Indian Banks Lend More Than They Collect in Deposits, CD Ratio Hits 102% in 2025
Bank Credit Outpaces Deposits, CD Ratio Soars to 102%

In a significant shift for India's banking sector, financial institutions lent out more money than they collected in fresh deposits during 2025. This imbalance has sent a key financial metric, the incremental credit-deposit (CD) ratio, soaring to 102%, up sharply from 79% recorded a year earlier, according to recent data.

The Funding Conundrum: Loans Outrun Deposits

The core issue stems from a divergence in growth rates. As of mid-December 2025, credit offtake grew at a robust pace of approximately 11.7%. In contrast, deposit growth lagged significantly behind at under 10%. This gap has intensified pressures on banks' funding costs, bond markets, and the overall transmission of monetary policy set by the Reserve Bank of India (RBI).

A CD ratio exceeding 100% clearly indicates that banks are deploying more funds in fresh loans than the amount they are mobilising through new deposits in the same period. This scenario is forcing lenders to explore alternative avenues to raise money for their lending activities.

How Banks Are Bridging the Gap

To manage this shortfall, banks are increasingly leaning on several strategies. Senior bank executives, speaking anonymously, confirmed that institutions are relying more heavily on market borrowings. They are also liquidating excess holdings of government securities held to meet the Statutory Liquidity Ratio (SLR) and dipping into balance-sheet buffers.

Prakash Agarwal, a partner at Gefion Capital, highlighted the competitive struggle. He noted that weak deposit growth is compelling banks to aggressively compete for funds. A paradox has emerged: despite the RBI cutting policy rates, banks find themselves unable to lower deposit rates for fear of further eroding inflows. This, in turn, restricts their capacity to reduce lending rates, except for those loans linked directly to external benchmarks.

RBI data underscores the stickiness of deposit rates. The weighted average domestic term deposit rate inched up to 5.59% in November 2025, compared to 5.57% a month prior, though it remains below the 6.47% seen a year ago.

Analysts See Persistent Pressure and Market Impact

Analysts expect this trend to continue. Motilal Oswal Financial Services, in a report dated January 2, projected system credit growth to remain above 12% year-on-year in FY26, potentially rising to 13% in FY27. However, competitive pressure for deposits is unlikely to ease, with deposit growth forecast to stay steady at 10% annually in FY26.

As deposits lag, banks are turning to instruments like Certificates of Deposit (CDs). Agarwal warned that this shift raises short-term funding costs and keeps broader market rates elevated. Brokerage firm Elara Securities echoed caution, expressing concern over weaker deposit flows and very high incremental CD ratios, which could pressure banks' Net Interest Margins (NIMs) going forward.

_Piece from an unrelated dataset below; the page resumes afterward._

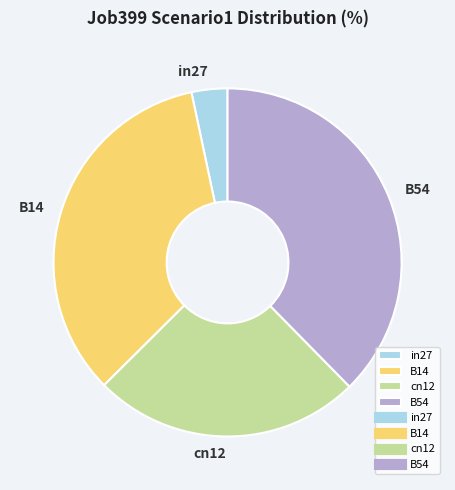

Count the number of slices in the pie.

4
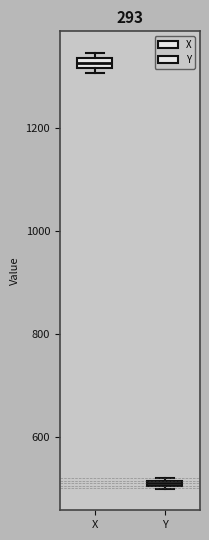

Which box's median line is the lowest?

Y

The situation has a direct link to the government bond market. A senior private sector bank official explained, "If the CD ratio is going up, it means the credit growth is coming from selling of government securities from the excess SLR being held." Banks' SLR holdings stood at 26.2% at the end of November, well above the mandatory 18% requirement. The liquidation of this excess stock to fund loans continues to exert upward pressure on government security (G-sec) yields.

This pressure is visible; the yield on the 10-year benchmark government bond is currently at 6.61%, which is 11 basis points higher than its level before the RBI's 25 basis point repo rate cut last month.

A Contrarian Perspective on the CD Ratio

Some banking experts urge a nuanced view. Neeraj Gambhir, Executive Director at Axis Bank, cautioned against reading too much into the CD ratio in isolation. He pointed out that modern bank liquidity management has moved towards Basel-III norms like the Liquidity Coverage Ratio (LCR) and Net Stable Funding Ratio (NSFR).

Gambhir argued that a rising CD ratio also reflects the "higher institutionalization of deposits" and the interplay with LCR rules, as retail savers diversify into other financial instruments beyond traditional bank deposits. He noted that if banks can raise resources through routes other than deposits, the CD ratio will naturally rise as those funds are used for lending, compensating for slower deposit growth.

The overarching message from the sector is clear: until deposit growth accelerates meaningfully, banks will have to navigate a challenging environment of higher funding costs and continued reliance on market mechanisms to support credit demand in a growing economy.